The early patient responses to Genelux’s technology are encouraging for a broad host of cancers, Zindrick told Healthline.

He noted the future for virus-based treatments will likely be in combination with other therapies.

“Researchers are looking at the idea that combination therapies will ultimately be what are required to have a consistent efficacy against cancer,” Zindrick said. “Vaccinia-based immunotherapy is an ideal partner for combining with different types of cancer therapies, such as immune checkpoint inhibitors (ICIs). Our virotherapy could trigger immune activation, which could complement well with such ICIs, to counter immune defense from cancers.”

It’s been a long, strange trip for me since my first oncologist told me that my immune system has nothing to do with my cancer all those years ago.
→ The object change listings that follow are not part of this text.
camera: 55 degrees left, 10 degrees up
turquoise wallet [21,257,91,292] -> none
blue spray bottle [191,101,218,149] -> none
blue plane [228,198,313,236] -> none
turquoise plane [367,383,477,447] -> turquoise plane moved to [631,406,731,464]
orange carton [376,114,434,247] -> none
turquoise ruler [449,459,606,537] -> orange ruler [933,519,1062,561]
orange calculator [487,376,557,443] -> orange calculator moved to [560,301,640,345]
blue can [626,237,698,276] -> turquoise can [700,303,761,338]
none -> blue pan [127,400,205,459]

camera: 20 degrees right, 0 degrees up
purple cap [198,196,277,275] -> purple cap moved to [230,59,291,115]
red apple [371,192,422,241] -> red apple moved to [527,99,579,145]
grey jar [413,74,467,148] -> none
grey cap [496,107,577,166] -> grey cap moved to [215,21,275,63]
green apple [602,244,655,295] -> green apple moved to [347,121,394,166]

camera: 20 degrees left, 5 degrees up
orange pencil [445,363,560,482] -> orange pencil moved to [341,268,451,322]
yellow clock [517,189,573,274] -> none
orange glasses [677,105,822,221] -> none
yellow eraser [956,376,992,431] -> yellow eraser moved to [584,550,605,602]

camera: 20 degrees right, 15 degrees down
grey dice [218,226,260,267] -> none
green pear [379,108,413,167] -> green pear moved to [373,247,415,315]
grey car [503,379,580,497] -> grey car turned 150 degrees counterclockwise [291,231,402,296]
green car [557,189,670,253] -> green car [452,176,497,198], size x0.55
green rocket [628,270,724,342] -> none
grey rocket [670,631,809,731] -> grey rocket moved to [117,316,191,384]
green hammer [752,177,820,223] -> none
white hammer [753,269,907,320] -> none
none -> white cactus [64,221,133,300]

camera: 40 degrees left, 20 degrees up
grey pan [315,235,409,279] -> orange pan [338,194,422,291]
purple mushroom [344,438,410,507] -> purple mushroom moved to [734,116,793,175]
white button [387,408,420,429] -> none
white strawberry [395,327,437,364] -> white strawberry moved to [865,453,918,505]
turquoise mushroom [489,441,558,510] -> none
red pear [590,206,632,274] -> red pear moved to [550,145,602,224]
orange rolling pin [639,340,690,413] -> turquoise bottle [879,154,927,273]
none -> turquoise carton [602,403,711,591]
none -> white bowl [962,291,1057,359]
Immunotherapy has come far. And, well, so have I. But I continue my quest for knowledge about cancer and ways my body can fight it.

I’m unfortunately not in remission. I’m in my fourth go-round with cancer. There are tumors in my lower abdominal area, but they’re not growing.

I’m in what we call “watch and wait.” Which means I watch the tumors, and wait, hoping they’ll never grow.

I’m still able to work and enjoy my family and friends. But I have chronic and often massive pain on the left side of my abdomen, from the bottom of my rib cage to my belt line.

The pain may or may not be related to my cancer. It likely is, but we can’t seem to verify that.

More than two dozen smart, well-meaning doctors have been unable to determine exactly what’s causing the often-debilitating pain, which prohibits me from taking long trips in a plane, train, or automobile.

I’ve tried literally everything under the sun to find out what’s causing the pain. But as anyone who knows me would tell you, I’m an optimist. I have a relentless love for life.

And while I’m still here, I want to inform and inspire as many fellow cancer patients as I can.

My patient advocacy has led me to do such things as host the ImmunoTX Summit, a global conference put on by GTCbio, featuring immuno-oncology leaders such as Scott Durum of the National Institutes of Health, Gordon Freeman from the Dana-Farber Cancer Institute at Harvard, and Holly Koblish from the Incyte Research Institute, discussing the latest discoveries in immunotherapy and how they’ll impact cancer patients.

I’m confident that CAR T, or perhaps some other immunotherapy on the horizon, could be my best hope of sticking around.

Immunotherapy could save my life someday. And perhaps yours, too.